**Problem statement:** The output is the line holding "Criptografía moderna: el" and all lines after it to the end of the records below; restate them unchanged and add nothing.

**Dataset entries:**
=== Section Start ===

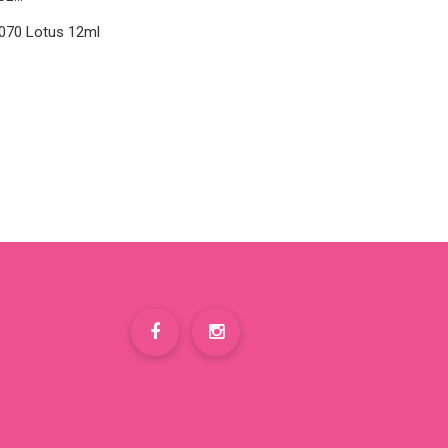
070 Lotus 12ml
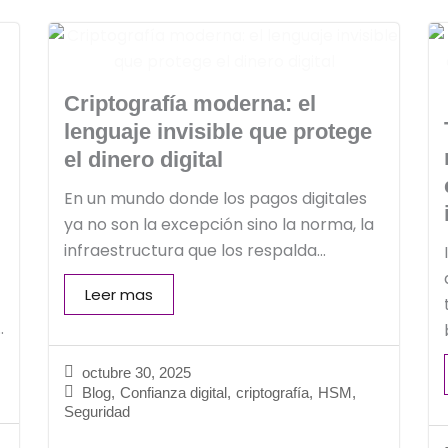
Criptografía moderna: el
lenguaje invisible que protege
el dinero digital
En un mundo donde los pagos digitales
ya no son la excepción sino la norma, la
infraestructura que los respalda...
Leer mas
.
octubre 30, 2025
Blog
,
Confianza digital
,
criptografía
,
HSM
,
Seguridad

=== Section End ===

**Result of the exercise:**
Criptografía moderna: el
lenguaje invisible que protege
el dinero digital
En un mundo donde los pagos digitales
ya no son la excepción sino la norma, la
infraestructura que los respalda...
Leer mas
.
octubre 30, 2025
Blog
,
Confianza digital
,
criptografía
,
HSM
,
Seguridad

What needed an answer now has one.